_Exercise_
Please state the new caveat the fanfiction post gives for getting back into writing for a new fandom.

***** Text block


it's the morality of rpf in general, sure; although for that there exists solid discourse about the layers within fandom culture in general that you can probably find in academic articles from the 1960s, or just tumblr posts circa 2011. but it's also the added spice of 'cultural contextualization' that doesn't sit well with my palate -- is fetishization unavoidable when such alarmingly deep-rooted parasocial projections are based on perception and consumption of a specific ethnic group/culture by people not of that specific ethnic group/culture? is there any way to engage in these spaces outside of an occidental perspective? should I have chosen kpop trainee over fanfiction writer as the better unethical hobby-occupation? many thoughts, more at ten -- but tl;dr, kpop fans both irl and in the subsequent overlap with online fandom spaces have put me in incredibly awful situations, mentally and physically, simply because of how this informs their perception of me as a korean lesbian: so I thought it best if I stopped being perceived, and didn't have to think about the implications of producing content for such a nauseating niche.

now, the reason I'm re-posting: frankly, call me a hypocrite and as immorally complicit a fiend as any, but I missed writing, and engaging with readers of what I wrote -- and as much as I claim to dislike it, this f/f kpop nook of fanfiction is the only one I'm familiar with. so I got back into writing for a new fandom, with the new caveat: I read only what I write. and it's been a blast. according to friends, this fandom is just as bad as orbits, but since I don't engage with fan content at all outside of that, I Do Not See It. in my happy little bubble, everyone knows and respects the difference between fiction and reality, no one tosses up out-of-context korean honorifics, and by default it makes my juvenile ass writing the most enjoyable bs I've ever read, which makes the process all the more fun. willful, wrongful ignorance? yea. but it was a comment I got recently, as well as the fact that my body has been inexplicably shutting down the past few months, that made me rethink my decision to delete everything (apologies to donotfeedthebirds for the handful of ccs asking about gaywrongs, and apologies to those people as well for that broken link).

**********
***** Source data

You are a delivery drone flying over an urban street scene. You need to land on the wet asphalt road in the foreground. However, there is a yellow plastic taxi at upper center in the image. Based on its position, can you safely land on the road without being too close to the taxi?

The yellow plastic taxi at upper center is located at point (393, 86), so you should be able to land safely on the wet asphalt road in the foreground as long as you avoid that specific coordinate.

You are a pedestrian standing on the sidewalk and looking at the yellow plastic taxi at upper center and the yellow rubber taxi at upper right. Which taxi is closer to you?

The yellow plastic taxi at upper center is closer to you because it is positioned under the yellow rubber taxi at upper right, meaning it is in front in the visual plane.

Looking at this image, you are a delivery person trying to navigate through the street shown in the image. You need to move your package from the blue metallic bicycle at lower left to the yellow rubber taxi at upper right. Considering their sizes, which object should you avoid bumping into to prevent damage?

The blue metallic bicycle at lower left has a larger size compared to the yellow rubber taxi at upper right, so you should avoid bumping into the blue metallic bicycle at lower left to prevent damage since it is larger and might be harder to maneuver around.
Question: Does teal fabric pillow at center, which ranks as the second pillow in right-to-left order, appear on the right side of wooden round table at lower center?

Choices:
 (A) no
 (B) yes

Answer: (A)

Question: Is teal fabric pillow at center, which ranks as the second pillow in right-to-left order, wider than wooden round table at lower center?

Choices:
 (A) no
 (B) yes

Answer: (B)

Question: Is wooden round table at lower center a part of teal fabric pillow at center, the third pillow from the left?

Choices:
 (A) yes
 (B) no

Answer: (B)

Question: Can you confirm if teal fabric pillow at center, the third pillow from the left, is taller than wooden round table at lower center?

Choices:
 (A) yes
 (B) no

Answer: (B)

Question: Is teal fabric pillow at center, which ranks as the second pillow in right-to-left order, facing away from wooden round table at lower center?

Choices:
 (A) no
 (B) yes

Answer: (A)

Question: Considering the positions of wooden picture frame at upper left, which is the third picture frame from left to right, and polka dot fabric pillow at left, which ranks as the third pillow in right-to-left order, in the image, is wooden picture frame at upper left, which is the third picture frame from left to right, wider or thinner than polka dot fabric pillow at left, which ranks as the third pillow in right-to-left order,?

**********

_Task solution_
Reading only what they themselves write.